-- begin Excerpt provided --

In this episode, Keeker and Plum enter their first horse show, and even though Plum thinks it's totally silly, she rallies to the cause when a competing pony gives her a little nip on the nose. Keeker's nemesis is a snotty rich kid named Tifani, who brags about all the ribbons she's won, and makes Keeker feel insecure because she doesn't have a bunch of fancy stuff and hasn't won any prizes. (Yet...!) There's a truly golden moment when Tifani shows off while riding past the judges -- artist Anderson draws just the perfect little asinine smile on her face, just before the spill she and her horse take on the next page, because the horse misunderstood Tifani's shifting her body to look over at the judge's panel. I kinda wish Keeker hadn't amazingly, stupendously won first place, but what the heck? She's our hero, right? A fun read, nice clean plot. Love the art. (B+)

"Keeker And The Sugar Shack"
Written by Hadley Higgenson
Illustrated by Maja Anderson
(Chronicle Books, 2006)

Keeker becomes obsessed with a mysterious old lady who has bought a nearby abandoned farmhouse: surely she must be a witch! Plum has to put up with Keeker's wild imagination, and there's more overt slapstick than in the previous volumes. Mostly just silly... and I mean that in a good way. (B)

-- end Excerpt provided --
-- begin Data records --

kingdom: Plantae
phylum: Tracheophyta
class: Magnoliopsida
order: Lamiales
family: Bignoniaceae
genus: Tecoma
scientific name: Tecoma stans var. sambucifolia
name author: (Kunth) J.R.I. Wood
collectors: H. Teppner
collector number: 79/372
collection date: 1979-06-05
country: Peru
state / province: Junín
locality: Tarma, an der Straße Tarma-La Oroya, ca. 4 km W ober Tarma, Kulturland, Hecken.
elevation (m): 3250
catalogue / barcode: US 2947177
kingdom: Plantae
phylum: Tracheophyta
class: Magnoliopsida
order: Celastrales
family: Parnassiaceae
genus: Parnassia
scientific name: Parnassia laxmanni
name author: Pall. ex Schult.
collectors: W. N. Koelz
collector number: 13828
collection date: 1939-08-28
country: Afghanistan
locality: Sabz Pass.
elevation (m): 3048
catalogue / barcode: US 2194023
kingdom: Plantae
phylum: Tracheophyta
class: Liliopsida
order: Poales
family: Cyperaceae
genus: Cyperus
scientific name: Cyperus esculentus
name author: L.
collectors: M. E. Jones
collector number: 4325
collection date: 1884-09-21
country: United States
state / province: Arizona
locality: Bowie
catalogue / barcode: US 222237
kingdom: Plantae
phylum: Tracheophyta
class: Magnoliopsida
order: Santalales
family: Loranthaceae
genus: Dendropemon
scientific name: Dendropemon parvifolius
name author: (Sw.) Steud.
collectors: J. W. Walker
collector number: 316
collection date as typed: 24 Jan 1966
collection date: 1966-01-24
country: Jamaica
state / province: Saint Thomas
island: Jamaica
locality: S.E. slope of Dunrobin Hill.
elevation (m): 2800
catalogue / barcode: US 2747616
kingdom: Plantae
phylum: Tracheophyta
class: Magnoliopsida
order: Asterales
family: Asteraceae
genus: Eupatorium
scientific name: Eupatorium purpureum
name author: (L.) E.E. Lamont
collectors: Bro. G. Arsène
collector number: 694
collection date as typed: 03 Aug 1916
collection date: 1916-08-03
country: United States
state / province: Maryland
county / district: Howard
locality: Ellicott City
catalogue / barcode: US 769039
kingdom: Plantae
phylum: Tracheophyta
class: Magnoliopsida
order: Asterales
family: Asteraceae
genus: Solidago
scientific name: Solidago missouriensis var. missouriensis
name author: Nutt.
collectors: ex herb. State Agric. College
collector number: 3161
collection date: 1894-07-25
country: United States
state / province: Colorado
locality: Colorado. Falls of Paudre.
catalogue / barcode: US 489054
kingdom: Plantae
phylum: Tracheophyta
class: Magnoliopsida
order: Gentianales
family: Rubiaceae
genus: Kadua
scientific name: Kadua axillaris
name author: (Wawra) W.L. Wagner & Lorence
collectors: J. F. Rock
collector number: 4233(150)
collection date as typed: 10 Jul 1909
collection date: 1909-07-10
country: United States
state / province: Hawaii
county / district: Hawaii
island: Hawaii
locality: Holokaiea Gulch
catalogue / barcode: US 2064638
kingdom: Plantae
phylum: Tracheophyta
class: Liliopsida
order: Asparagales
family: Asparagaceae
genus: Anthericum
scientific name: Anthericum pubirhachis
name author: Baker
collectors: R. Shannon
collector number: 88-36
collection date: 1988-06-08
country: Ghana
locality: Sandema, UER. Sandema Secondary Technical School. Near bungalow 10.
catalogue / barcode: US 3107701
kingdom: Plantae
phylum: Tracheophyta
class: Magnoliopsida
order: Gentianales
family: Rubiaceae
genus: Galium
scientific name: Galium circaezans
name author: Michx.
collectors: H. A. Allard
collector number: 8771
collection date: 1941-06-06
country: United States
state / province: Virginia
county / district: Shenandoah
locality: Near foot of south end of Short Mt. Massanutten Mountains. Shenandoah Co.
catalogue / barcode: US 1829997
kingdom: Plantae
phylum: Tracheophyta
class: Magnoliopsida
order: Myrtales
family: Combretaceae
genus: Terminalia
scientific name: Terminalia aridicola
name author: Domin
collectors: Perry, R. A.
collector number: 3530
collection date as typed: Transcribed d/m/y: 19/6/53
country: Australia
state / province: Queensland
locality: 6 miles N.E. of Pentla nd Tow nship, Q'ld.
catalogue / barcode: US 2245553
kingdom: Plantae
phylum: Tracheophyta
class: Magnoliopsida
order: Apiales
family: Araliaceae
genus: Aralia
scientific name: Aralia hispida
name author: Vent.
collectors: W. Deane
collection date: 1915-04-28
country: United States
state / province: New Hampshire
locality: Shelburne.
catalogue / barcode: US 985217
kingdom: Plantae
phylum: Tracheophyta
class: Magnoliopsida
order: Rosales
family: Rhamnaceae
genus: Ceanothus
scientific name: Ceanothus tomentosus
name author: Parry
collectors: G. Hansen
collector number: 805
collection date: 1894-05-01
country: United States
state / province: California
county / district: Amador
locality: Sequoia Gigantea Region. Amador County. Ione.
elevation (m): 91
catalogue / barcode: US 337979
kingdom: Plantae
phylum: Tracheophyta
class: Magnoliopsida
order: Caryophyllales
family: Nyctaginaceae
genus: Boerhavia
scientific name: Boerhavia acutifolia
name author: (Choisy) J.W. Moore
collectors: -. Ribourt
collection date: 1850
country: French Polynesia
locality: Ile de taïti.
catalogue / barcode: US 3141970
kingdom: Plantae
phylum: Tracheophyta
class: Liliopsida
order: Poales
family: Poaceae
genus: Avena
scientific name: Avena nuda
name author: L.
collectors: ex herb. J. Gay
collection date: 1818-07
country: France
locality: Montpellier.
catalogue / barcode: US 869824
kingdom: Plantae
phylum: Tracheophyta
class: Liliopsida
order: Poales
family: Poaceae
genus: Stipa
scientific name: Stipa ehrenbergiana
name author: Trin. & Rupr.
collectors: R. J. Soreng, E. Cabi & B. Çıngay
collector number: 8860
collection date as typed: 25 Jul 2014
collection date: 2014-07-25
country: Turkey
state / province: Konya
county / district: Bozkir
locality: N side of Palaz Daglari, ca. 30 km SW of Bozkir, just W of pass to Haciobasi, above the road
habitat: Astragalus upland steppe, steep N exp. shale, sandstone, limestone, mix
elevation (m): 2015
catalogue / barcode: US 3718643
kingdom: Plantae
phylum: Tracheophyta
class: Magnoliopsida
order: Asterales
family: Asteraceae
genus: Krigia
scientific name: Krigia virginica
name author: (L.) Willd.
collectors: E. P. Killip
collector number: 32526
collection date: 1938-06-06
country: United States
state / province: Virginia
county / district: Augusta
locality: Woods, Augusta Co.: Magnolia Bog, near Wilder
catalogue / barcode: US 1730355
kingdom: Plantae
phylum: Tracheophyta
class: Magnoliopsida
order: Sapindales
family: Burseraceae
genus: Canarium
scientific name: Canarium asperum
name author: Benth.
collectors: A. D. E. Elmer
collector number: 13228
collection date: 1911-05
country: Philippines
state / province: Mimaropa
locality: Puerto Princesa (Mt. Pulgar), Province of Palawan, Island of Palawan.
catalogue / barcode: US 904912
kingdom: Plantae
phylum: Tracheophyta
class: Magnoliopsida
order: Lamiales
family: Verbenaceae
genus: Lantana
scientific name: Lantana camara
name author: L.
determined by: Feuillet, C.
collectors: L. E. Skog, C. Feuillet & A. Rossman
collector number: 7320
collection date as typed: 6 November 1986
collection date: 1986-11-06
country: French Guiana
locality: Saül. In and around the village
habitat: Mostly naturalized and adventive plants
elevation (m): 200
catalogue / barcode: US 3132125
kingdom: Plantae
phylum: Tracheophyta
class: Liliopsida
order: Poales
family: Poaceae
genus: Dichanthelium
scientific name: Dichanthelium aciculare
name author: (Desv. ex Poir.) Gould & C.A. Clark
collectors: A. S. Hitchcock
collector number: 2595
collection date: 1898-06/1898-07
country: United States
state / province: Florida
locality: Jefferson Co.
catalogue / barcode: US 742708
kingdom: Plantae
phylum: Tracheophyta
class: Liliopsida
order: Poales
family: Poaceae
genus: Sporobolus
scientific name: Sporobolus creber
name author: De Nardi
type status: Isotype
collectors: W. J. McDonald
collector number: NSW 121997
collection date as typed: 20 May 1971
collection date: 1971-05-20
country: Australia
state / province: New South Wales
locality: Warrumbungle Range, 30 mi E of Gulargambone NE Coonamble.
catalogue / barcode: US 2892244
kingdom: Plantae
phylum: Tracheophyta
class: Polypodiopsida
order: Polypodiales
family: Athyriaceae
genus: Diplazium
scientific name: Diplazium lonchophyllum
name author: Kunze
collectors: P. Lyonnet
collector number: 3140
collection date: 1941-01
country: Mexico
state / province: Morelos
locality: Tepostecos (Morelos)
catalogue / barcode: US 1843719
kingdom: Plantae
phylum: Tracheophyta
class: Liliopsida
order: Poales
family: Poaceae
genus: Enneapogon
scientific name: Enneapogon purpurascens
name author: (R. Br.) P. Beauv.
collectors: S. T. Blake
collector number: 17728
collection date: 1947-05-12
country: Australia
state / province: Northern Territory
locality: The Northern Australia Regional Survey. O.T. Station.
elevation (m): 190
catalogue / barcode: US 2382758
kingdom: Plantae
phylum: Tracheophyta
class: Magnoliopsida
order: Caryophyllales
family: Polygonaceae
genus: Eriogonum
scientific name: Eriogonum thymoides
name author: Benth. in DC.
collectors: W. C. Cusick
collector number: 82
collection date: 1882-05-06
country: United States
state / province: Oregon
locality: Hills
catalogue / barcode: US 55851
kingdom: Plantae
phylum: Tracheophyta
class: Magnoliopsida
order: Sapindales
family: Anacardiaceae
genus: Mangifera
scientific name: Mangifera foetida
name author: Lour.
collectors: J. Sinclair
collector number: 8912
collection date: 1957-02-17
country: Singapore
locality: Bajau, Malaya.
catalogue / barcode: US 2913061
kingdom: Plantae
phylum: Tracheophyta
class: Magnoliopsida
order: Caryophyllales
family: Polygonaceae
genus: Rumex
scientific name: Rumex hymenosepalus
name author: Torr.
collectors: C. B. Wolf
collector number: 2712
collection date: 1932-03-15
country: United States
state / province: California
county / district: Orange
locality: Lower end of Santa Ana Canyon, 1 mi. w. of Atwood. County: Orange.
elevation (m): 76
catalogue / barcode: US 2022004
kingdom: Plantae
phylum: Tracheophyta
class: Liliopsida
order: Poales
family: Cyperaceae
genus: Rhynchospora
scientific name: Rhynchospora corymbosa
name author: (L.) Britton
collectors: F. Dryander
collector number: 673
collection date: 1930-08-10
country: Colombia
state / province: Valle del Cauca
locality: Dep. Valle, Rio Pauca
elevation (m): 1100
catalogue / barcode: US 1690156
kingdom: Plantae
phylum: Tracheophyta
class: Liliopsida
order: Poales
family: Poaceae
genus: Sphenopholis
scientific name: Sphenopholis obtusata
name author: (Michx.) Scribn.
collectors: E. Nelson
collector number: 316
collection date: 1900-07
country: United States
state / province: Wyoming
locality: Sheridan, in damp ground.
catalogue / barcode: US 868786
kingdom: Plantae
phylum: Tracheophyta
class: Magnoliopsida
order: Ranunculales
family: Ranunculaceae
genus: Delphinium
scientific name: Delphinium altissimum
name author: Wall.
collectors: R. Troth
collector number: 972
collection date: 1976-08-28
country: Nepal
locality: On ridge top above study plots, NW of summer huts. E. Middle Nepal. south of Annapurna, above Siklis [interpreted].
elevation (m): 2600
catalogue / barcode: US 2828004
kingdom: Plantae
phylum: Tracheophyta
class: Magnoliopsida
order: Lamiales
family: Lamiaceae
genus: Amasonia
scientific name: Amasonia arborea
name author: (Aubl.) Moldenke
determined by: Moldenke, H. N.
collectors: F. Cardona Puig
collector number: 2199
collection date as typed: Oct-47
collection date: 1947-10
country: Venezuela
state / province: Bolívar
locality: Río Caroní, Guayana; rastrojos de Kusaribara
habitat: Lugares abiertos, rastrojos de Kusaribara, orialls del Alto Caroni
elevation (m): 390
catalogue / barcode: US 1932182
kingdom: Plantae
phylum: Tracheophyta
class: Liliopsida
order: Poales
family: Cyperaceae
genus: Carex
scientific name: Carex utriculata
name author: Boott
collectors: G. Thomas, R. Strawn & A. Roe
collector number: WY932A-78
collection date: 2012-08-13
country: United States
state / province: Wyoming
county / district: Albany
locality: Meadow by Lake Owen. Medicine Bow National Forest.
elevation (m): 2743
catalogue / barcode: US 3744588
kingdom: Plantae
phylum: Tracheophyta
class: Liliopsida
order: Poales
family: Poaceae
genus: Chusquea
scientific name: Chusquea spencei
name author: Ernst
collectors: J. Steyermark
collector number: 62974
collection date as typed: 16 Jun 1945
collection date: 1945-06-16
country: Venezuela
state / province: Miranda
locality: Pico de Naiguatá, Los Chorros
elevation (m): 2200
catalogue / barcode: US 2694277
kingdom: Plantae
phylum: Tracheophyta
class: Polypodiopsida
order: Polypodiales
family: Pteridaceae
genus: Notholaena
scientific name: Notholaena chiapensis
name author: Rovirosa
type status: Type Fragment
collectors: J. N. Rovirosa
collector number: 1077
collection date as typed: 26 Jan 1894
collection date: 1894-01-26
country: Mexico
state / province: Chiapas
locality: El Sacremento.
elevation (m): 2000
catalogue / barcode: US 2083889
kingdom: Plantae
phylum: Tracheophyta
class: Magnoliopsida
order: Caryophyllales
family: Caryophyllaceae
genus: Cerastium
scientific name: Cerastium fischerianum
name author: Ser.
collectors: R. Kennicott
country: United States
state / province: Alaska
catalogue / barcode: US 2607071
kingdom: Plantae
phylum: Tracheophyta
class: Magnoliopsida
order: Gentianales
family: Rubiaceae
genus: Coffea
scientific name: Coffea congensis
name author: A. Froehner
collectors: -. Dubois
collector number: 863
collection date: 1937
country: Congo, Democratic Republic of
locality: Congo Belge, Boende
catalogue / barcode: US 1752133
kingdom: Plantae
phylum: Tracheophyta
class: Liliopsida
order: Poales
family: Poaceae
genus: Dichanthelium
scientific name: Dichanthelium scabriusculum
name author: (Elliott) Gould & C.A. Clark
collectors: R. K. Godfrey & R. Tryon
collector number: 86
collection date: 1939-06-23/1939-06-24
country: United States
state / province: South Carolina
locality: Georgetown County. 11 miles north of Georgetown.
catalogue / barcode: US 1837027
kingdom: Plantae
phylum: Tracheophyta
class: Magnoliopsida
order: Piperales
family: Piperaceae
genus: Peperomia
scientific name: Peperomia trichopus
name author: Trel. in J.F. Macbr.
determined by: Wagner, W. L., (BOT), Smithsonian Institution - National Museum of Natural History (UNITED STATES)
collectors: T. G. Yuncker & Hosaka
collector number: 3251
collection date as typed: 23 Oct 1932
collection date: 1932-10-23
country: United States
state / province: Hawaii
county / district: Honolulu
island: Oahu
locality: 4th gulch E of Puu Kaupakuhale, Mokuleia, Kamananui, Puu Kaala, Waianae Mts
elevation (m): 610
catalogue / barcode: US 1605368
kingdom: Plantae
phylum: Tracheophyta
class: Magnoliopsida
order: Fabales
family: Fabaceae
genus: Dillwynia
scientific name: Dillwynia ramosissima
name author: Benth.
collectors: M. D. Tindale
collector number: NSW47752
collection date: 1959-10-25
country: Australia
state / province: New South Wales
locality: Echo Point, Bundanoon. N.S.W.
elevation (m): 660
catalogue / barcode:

-- end Data records --

Exercise requirements: Continue the reviews of the Keeker and Plum children's books from where they stop, above the records.

In response:
"Keeker And The Springtime Surprise"
Written by Hadley Higgenson
Illustrated by Lisa Perrett
(Chronicle Books, 2006)

Keeker's ten years old now, and the plot's a bit more complicated... It's springtime, all the animals are having babies, and Keeker wants to protect the groundhog pups that her dad plans to chase out of the horse pasture... The plan she comes up with to save them is straight out of I Love Lucy: she decides to stage a "play" with Plum as her co-star, and after her parents are blown away by the production, she'll make her pitch for the groundhogs to stay... The trouble is, Keeker can't get her parents to pay attention to anything she says, as they are absorbed by the upcoming birth of a new foal. Turns out foals are pretty cool, and when the birth finally happens, Keeker is wowed by it. This one was a bit denser than the earlier volumes and didn't read as easily... my kid's attention definitely wandered while we read it. I kinda miss Maja Anderson's artwork, too, but the new artist is okay. (C+)

"Keeker And The Pony Camp Catastrophe"
Written by Hadley Higgenson
Illustrated by Lisa Perrett
(Chronicle Books, 2006)

The Keeker series gets back to its horsey roots with this tale of Keeker spending a summer at pony camp... Her old nemesis Tifani reappears, as one of her bunkmates in the beginner's hut, but a couple of years makes a big difference, even for spoiled brats, and now Tifani is actually quite nice. Along with their new pal, Virginia, the girls find themselves bored with beginning horse riding, but of course circumstances lead to more excitingstuff, and all three girls -- and their ponies -- have a grand old time. A strong entry in the series. (B)

"K Is For Kitten"
Written by Niki Clark Leopold
Illustrated by Susan Jeffers
(Putnam, 2002)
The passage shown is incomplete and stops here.